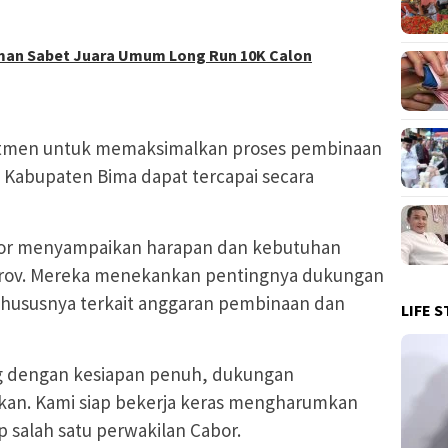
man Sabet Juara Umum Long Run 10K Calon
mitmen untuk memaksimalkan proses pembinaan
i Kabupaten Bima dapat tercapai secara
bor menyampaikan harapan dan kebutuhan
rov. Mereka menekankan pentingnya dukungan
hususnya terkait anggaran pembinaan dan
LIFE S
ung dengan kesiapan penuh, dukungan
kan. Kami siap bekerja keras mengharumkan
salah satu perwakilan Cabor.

··········

Renvoyez toutes les lignes ci-dessus à l'identique, en omettant les images.

- Corrigé -
man Sabet Juara Umum Long Run 10K Calon
mitmen untuk memaksimalkan proses pembinaan
i Kabupaten Bima dapat tercapai secara
bor menyampaikan harapan dan kebutuhan
rov. Mereka menekankan pentingnya dukungan
hususnya terkait anggaran pembinaan dan
LIFE S
ung dengan kesiapan penuh, dukungan
kan. Kami siap bekerja keras mengharumkan
salah satu perwakilan Cabor.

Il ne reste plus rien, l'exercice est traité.